I started looking around in earnest at the beginning of April. I'd spend my Mondays and Fridays off sitting at Peets or Cumaica, working LinkedIn and polishing cover letters. In my early twenties I felt too insecure to deviate much from a standard cover letter structure, but now with several years of experience under my belt, I felt I'd earned the right to inject some casual personality into them. It felt good to do something positive and productive that wasn't directly related to processing what had happened to Mila. I started hearing back from companies right away, even from cold opens.
At D's suggestion, I started keeping notes for my exit interview, in a Google doc I only half-jokingly titled, "Ways In Which [Company] Has Fucked Me."
I started rationing my time and emotional energy. If I had a spare minute, should I spend it putting in some extra effort on my latest deliverable? Or should I spend it on my job hunt or something that would make me feel more relaxed or more happy? I started choosing myself consistently. Since it was becoming clear my employer wasn't going to look out for me, I chose to look out for myself.
I finally got the call I was waiting for on a Friday evening in late May. I sealed the deal within a week.
My manager sounded, over the phone, surprisingly blindsided.
The managing director looked and sounded a bit depleted, my news having come at the end of a string of other recent departures from my group. But I suspect a part of him was secretly relieved that by leaving, I'd made his overstaffing problem a little easier to deal with.
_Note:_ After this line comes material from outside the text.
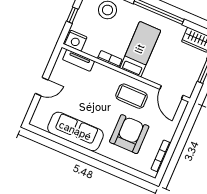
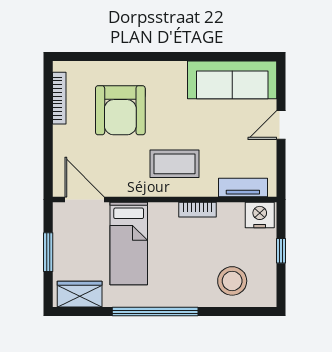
bed: (140, 49) -> (129, 244), moved
coffee table: (132, 96) -> (175, 164), moved
sofa: (75, 131) -> (232, 80), moved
A peer from another department who'd been there with me since the start of the SF office, and herself recently a new mother, nodded and said, "I thought this was coming. I didn't feel like you've been as hungry as you used to be."
My closest teammates just smiled. They'd quietly observed everything that had been happening in the office, and to them, this was no surprise. Old teammates who had left before me winked knowingly, slapped me on the back, and welcomed me to the other side.
My last day there was June 5th.
I feel optimistic about my new job. I also have different expectations now, ones which I fear are not very fashionable. I don't expect my employer (without the influence of the government) to take care of me when the chips are down -- that's what family and friends are for. But on the flip side, I don't think it's fair for employers to expect employees to devote the entirety of their lives, time, and care to their jobs as a matter of course. To choose, at every juncture, the professional over the personal lest they be branded as not "dedicated," not "a team player." After all the shit I've seen and experienced (at all the companies where I've ever worked), I feel like a bit of a mercenary. This is an exchange of services, and I'm okay with that. If that sounds jaded, well, I guess it is.
So glad that you're out of that toxic work environment now, and in solidarity re: the "unfashionable" expectations.